What's a sysadmin job like?

What's a sysadmin job like?

Without macs

Not true.

BYOD does not count.

It looks like fun, I want to be one someday.

How difficult is it to become a sysadmin? I am unemployed for several months after finishing my business and finance degree. I don't want to flip burgers, I rather enroll into a certification program. How many years will it take me?

Only experience and/or connections till take you there.

>this coming from an unemployed CS major w/ minor in math.

Use your finance and business degree combined with interest in Sup Forums for high frequency trading.

Anything else is a waste of your degree.

Pretty chill.

I manage around 400 users and 90 Windows Servers including an online store in a manufacturing plant.

My users are pretty self sufficient, I got my own office and I get to play with new technology on a regular basis.

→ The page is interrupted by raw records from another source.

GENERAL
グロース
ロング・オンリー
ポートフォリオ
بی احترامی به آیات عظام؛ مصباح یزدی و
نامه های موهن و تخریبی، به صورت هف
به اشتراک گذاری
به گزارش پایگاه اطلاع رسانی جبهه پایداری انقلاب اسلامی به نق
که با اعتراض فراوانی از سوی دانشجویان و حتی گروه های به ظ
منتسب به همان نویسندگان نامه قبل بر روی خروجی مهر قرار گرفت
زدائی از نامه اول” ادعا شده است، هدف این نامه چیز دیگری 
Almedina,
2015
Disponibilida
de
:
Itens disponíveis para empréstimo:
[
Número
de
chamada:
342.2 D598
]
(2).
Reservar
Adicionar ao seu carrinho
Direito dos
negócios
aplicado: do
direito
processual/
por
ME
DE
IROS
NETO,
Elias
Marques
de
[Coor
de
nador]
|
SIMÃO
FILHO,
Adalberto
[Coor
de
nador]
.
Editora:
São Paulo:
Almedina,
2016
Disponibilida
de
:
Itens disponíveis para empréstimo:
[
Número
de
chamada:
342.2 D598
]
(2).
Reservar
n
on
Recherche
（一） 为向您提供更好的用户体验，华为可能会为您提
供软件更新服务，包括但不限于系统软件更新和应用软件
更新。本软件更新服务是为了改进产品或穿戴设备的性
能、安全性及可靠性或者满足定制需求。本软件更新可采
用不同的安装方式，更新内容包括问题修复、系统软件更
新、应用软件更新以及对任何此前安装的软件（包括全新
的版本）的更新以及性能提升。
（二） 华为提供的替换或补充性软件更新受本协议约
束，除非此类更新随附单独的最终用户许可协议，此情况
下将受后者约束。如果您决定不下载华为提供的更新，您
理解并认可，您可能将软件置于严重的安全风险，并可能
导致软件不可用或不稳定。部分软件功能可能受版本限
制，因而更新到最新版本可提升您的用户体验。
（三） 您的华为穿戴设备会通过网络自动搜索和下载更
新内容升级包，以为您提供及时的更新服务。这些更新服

They didn't go indepth with finance and trading at this stage. For that I need MBA which requires at least 3 years of experience to even apply.

wait you need experience on a subject to be able to learn a subject to be able to work?

has the world gone fucking mad again?

im reminded of the fucking aliens (vorgons?) from hitchikers guide that require paper work for everything. just kill me.

Can a cis degree and certs get you to sysadmin?

Server or office admin?
Without certs or experience you can start with junior office admin position, toner flipping and pressing "any" key whenever dumb secretary can't find one on the keyboard. Shit job but when stuff works you can freely shitpost and watch anime and when shit doesn't you acquire experience to help you get an actually fun job.

Very unfulfilling.

Most interactions with other human beings happens when shit's going down or something breaks, and they are angry and expect a solution within the minute. You never 'create' something like a product you can show off, and if you actually create something, it's something that works in the background, invisible, most people don't even realise you did anything.

Did it for about 3 years, never again. But then again, I guess it depends on the company and other factors.

The dream

Check your privilege.

Apparently you set the rules. Not even higher ups want to fuck with you.

>be me
>get hired as a desk jockey in a small office of 5 people
>discover that no one else can even change their typing language (foreigner)
>our main office has an IT director who set it all up and provided assistance remotely after that
>start fixing random problems (most of them by googling the fix)
>"user we're giving you a promotion"
>I graduated filmschool and have no IT knowledge apart from wasting my childhood with videogames and getting good at following tutorials because of pirating shit
>worried as fuck that I'll be discovered as incompetent for the job
>start interacting with the IT director more
>at some point it gets painfully obvious that I know jack shit
>I confess that I'm just using google to fix shit
>"dont worry user, I was the same way 10 years ago, I learned it all on the job, no worries"

Livin he life here. Although I'd appreciate if someone recommends me a beginner reading

Just checked. It's still there. Thanks for asking.

O'Reilly regularly gives out free books every other week, usually 40-50 pages long, about interesting and useful things like Linux for beginner sysadmins or people who come from Windows shops.

Check out their website, and when you download that week's book, by giving them an email you'll be automatically subscribed to a weekly newsletter, and this is where the really useful stuff is - plenty of articles and books on discount about sysadmin stuff, buddy

Thanks mate, having chunks of info on a weekly basis sounds like the best thing for me. Your use of 'buddy' makes me worried as thats what the man in the main office often uses lol

It's literally just checking tickets and taking them as they go for me.

To become an admin, work on your MTA/MCSA/MCSE and/or work your way up the IT support ladder (or ask for a junior sysadmin position).

Developer doing inefficient Sysadmin duty spotted.
Clearly you didn't like it

Literally given an internship to be a sysadmin and had virtually no relevant qualifications since I was a CE.

Yea, internships might be a bit different. But I also have never seen a sys admin internship before. Sounds like you got lucky, I didn't do internships because no one told me it's a borderline necessity in this industry.

My friend who flunked out of college and barely graduated high school became a sysadmin for a furniture store and worked his way up. He's antisocial as fuck.

Stop memeing about "connections", the only thing you need is a good poker face and motivation to learn.

Installing the latest version of Adobe Reader

>the only thing you need is a good poker face and motivation to learn
shit most of the fag/g/ots here will never have. That explains why there are a lot of these threads lately.